* _Your instructions_
Nothing but the lines from the one containing "AM - Ouvidoria" through the one containing "BA - Defensoria", both included, should be given again, each exactly as written below.

* _Saved data entries_
Content starts

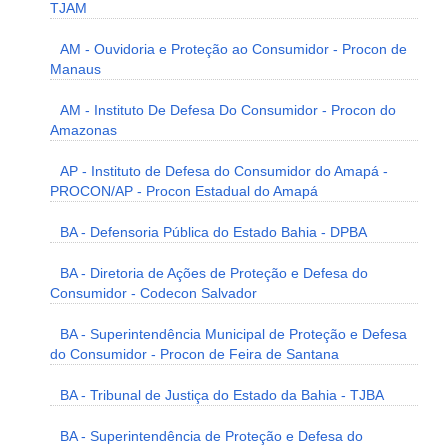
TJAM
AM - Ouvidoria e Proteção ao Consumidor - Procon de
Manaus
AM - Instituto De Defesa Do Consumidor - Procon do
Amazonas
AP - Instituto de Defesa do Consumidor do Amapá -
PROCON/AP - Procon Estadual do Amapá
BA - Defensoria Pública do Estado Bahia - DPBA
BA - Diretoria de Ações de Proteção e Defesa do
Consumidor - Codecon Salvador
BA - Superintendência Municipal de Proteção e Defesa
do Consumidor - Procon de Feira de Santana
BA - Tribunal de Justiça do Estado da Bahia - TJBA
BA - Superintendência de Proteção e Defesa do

Content ends
Content starts

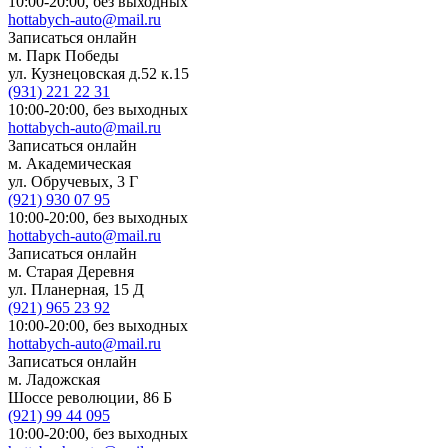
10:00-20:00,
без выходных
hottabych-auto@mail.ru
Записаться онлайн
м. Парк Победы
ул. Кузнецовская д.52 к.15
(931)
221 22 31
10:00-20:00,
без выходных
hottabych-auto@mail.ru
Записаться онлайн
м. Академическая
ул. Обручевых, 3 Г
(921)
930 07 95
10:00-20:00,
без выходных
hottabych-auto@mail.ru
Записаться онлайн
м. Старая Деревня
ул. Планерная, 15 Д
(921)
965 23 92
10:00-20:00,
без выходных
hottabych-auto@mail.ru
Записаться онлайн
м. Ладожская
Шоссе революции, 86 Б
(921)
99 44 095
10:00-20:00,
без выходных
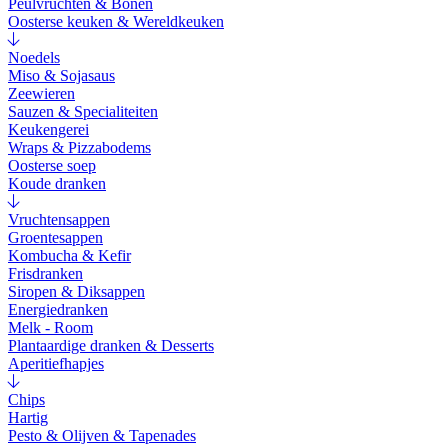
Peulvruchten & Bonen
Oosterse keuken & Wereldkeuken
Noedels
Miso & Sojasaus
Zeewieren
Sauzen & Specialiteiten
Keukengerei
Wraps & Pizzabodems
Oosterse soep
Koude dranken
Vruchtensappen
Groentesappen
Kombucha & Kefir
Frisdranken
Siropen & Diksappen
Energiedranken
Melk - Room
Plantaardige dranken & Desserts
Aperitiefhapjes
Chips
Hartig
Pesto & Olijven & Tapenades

Content ends

* _Response to this task_
AM - Ouvidoria e Proteção ao Consumidor - Procon de
Manaus
AM - Instituto De Defesa Do Consumidor - Procon do
Amazonas
AP - Instituto de Defesa do Consumidor do Amapá -
PROCON/AP - Procon Estadual do Amapá
BA - Defensoria Pública do Estado Bahia - DPBA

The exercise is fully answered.